Treasury yields are extraordinarily low

This chart is a good way to judge the depths of the market's recent despair. 10-year Treasury yields last week fell to 3%, which was the level they traded at during the early years of the Great Depression. 2-year Treasury yields fell to 1% last week, which implies that the market expects the Fed funds rate to average 1% (it is 1% now) for the next two years; presumably this means the Fed will cut rates to 0.5% at its next meeting, then keep them there for a long time before slowly raising rates to 2-3% some 18 months from now. In short, Treasury yields are telling us that the market holds virtually no hope for any meaningful economic recovery in the next few years, and is powerfully concerned that we are in for a repeat of the Depression of maybe even worse.
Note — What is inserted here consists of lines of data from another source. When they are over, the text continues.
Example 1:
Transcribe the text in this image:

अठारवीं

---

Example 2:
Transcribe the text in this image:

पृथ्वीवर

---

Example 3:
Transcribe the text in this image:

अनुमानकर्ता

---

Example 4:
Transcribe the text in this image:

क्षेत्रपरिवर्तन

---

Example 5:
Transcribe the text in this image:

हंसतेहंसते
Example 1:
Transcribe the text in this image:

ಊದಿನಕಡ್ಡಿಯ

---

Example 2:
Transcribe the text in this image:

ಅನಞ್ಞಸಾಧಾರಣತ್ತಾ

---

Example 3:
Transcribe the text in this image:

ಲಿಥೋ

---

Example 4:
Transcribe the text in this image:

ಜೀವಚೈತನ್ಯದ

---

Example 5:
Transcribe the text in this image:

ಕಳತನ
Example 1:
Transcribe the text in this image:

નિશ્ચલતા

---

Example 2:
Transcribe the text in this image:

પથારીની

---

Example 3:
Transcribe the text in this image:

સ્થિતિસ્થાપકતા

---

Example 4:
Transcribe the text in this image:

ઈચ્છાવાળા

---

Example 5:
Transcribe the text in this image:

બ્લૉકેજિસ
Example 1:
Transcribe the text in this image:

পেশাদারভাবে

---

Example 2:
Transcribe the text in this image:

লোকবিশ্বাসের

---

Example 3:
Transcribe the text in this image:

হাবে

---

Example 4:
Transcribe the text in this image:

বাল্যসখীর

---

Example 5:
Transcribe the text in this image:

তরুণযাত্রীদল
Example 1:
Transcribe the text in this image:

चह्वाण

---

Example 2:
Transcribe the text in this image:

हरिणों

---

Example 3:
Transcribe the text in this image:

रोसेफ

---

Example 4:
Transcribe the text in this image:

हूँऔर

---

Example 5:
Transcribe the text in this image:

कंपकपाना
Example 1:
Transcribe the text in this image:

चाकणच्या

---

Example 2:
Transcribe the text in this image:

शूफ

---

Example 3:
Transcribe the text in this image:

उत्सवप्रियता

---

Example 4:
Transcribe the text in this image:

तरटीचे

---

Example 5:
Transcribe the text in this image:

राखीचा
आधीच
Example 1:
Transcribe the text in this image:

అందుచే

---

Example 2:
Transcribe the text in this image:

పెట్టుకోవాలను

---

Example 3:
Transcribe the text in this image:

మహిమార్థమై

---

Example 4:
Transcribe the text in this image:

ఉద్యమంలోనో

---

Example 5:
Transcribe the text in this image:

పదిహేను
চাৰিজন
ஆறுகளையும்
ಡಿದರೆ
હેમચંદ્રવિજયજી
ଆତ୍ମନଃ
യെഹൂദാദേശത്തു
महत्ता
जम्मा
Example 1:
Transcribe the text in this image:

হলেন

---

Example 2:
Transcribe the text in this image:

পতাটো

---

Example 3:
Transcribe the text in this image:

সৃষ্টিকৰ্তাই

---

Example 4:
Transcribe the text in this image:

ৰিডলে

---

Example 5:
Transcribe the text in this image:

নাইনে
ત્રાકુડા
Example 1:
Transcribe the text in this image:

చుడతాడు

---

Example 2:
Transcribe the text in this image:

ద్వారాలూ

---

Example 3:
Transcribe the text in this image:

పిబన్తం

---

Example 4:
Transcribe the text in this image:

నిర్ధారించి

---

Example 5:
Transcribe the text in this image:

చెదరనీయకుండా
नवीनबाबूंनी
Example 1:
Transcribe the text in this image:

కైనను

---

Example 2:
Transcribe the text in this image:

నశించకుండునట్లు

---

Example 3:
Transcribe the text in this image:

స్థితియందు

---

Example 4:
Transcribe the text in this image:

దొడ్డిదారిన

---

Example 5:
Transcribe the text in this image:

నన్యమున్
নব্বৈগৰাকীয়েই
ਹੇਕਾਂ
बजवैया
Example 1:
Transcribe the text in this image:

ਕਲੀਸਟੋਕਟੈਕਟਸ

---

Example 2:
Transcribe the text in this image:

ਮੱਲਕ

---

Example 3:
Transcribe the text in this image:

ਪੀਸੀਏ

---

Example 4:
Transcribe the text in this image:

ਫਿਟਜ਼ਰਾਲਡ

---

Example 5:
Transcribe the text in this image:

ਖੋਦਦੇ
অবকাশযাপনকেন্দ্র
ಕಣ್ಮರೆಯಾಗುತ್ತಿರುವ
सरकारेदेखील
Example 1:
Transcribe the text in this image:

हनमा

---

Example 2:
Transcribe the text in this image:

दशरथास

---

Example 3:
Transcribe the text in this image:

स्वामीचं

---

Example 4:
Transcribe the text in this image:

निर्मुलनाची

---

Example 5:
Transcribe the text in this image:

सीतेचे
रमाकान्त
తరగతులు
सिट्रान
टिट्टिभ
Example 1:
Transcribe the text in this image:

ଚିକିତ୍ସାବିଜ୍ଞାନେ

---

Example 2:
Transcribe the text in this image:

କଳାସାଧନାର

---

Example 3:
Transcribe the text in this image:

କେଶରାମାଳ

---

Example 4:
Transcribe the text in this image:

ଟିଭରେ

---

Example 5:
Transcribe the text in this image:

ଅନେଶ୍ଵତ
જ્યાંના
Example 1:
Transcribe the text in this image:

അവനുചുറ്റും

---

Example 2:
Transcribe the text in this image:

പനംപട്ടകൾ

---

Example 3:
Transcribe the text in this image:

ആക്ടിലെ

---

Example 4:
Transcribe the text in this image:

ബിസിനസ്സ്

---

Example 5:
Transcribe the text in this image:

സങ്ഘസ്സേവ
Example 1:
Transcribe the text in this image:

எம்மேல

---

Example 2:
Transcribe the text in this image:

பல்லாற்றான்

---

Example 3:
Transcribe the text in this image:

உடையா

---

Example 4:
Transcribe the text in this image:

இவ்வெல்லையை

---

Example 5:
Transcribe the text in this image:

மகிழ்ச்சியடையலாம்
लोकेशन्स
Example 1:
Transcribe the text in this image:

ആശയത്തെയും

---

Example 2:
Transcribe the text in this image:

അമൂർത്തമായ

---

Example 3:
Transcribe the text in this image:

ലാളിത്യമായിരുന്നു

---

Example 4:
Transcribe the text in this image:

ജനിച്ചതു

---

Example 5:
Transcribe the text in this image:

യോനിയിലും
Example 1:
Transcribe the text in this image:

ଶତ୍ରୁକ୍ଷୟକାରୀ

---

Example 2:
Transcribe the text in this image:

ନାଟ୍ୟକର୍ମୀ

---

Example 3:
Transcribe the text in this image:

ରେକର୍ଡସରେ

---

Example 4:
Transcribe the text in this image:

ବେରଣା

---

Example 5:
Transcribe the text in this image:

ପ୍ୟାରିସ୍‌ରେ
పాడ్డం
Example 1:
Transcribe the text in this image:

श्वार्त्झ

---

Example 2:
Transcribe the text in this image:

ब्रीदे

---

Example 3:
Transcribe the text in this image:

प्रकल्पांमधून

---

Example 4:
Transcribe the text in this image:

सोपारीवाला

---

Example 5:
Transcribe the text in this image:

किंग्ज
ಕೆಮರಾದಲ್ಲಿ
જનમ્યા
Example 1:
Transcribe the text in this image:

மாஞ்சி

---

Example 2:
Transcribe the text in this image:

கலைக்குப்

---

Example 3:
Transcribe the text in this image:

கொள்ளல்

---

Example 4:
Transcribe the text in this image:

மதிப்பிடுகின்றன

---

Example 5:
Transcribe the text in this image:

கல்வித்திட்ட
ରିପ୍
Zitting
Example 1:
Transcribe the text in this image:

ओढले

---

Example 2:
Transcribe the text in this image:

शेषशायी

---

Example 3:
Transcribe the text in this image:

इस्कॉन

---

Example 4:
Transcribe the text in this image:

With fear so enormous and yields so incredibly low, an investor knows that the market is extremely vulnerable to any positive surprises. If things don't prove to be disastrous, then equity prices are likely to rise and Treasury yields are likely to rise. Indeed, owning cash, Treasury notes, or Treasury bonds is one of the riskiest things I can think of in this environment. You earn almost nothing in interest, and you could potentially suffer huge losses if the economy experiences even a modest recovery (because yields could rise significantly, pushing Treasury prices lower, while other things you don't own rise in price). As an example, the news that Obama is picking economic advisors (more on this in a subsequent post) that are smart and experienced (as opposed, I suppose, to mindless idealogues) was enough to push 10-year Treasury prices down by 3% in the past two trading sessions—enough to wipe out a year's worth of interest! Over the same two-period, the S&P 500 index is up 10%.